### Source document ###

The name "legacy" for the new mode is quite correct, but doesn't say exactly something about the behaviour. Maybe you should consider a more meaningful name. 

Please check, if the patch meets your requirements for code quality and if it works correctly. 

Furthermore it would be find, if you could inform the maintainers of the main distributions (Debian, Arch, Suse, Gentoo, ...) about the change of the default mode and the introduction of the legacy variant. It was quite difficult for me to find the reason for the different behaviour. 

Thanks so far.
Comment 24 Sergey V. Udaltsov 2012-12-11 23:56:09 UTC
Committed, with some minor changes.
Comment 25 careca 2013-11-14 10:39:59 UTC
Dear maintainers of xkeyboard-layout,

I come to this thread, as I see, a bit late, and I can notice, things has been running "out of rails".

As many other in this thread, I cannot be satisfied, with the way you have solved things.

The main reason for changing "GERMAN" layout behaviour regarding to "Tilde" has been the complaints of "low-level users" or "programmers", which use the "tilde or approximate sign" in a mathematical or Linux-OS means.

Other stream of users make use of the same "GERMAN" keyboard for typing literal texts in "European Latin languages", for accentuation of characers as "a", "o", "n" etc.

I still can't understand WHY DIN 2137-2 in its latest revision has changed its definition in a wrongly "M$ Windows" way...
This question I have just placed to the DIN 2137-2 responsible person, and I am awaiting his reply.

Now, what we "USERS" expect from YOU xkeyboard-maintainers is the RIGHT decision on the definition of layouts for the german keyboard.

My concerning here IS. What will happen with a layout named "GERMAN (LEGACY)"?
Will it exist forever with this WRONG/BAD/ANNOYING/MEANLESS naming?
Are you really aware of the problems which arose/arise with this change?

###

**Directive 1**
Retype the portion of the keyboard layout discussion that begins at the words "This question I" and ends after the words "with this change?".
**Directive 2**
Answer these questions using the keyboard layout discussion:
(a) Who wrote Comment 24?
(b) Which standard does the writer of Comment 25 say changed its definition in its latest revision?
(c) Which main distributions does the earlier commenter list by name?

### Data ###

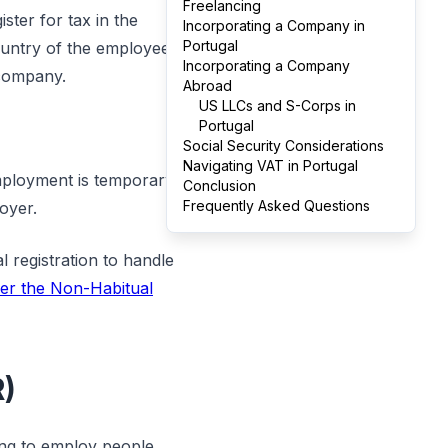
Freelancing
ster for tax in the
Incorporating a Company in
Portugal
country of the employee
Incorporating a Company
 company.
Abroad
US LLCs and S-Corps in
Portugal
Social Security Considerations
Navigating VAT in Portugal
mployment is temporary,
Conclusion
Frequently Asked Questions
oyer.
 registration to handle
der the Non-Habitual
R)
ing to employ people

###

**Problem solution 1**
This question I have just placed to the DIN 2137-2 responsible person, and I am awaiting his reply.

Now, what we "USERS" expect from YOU xkeyboard-maintainers is the RIGHT decision on the definition of layouts for the german keyboard.

My concerning here IS. What will happen with a layout named "GERMAN (LEGACY)"?
Will it exist forever with this WRONG/BAD/ANNOYING/MEANLESS naming?
Are you really aware of the problems which arose/arise with this change?

**Problem solution 2**
(a) Sergey V. Udaltsov
(b) DIN 2137-2
(c) Debian, Arch, Suse, and Gentoo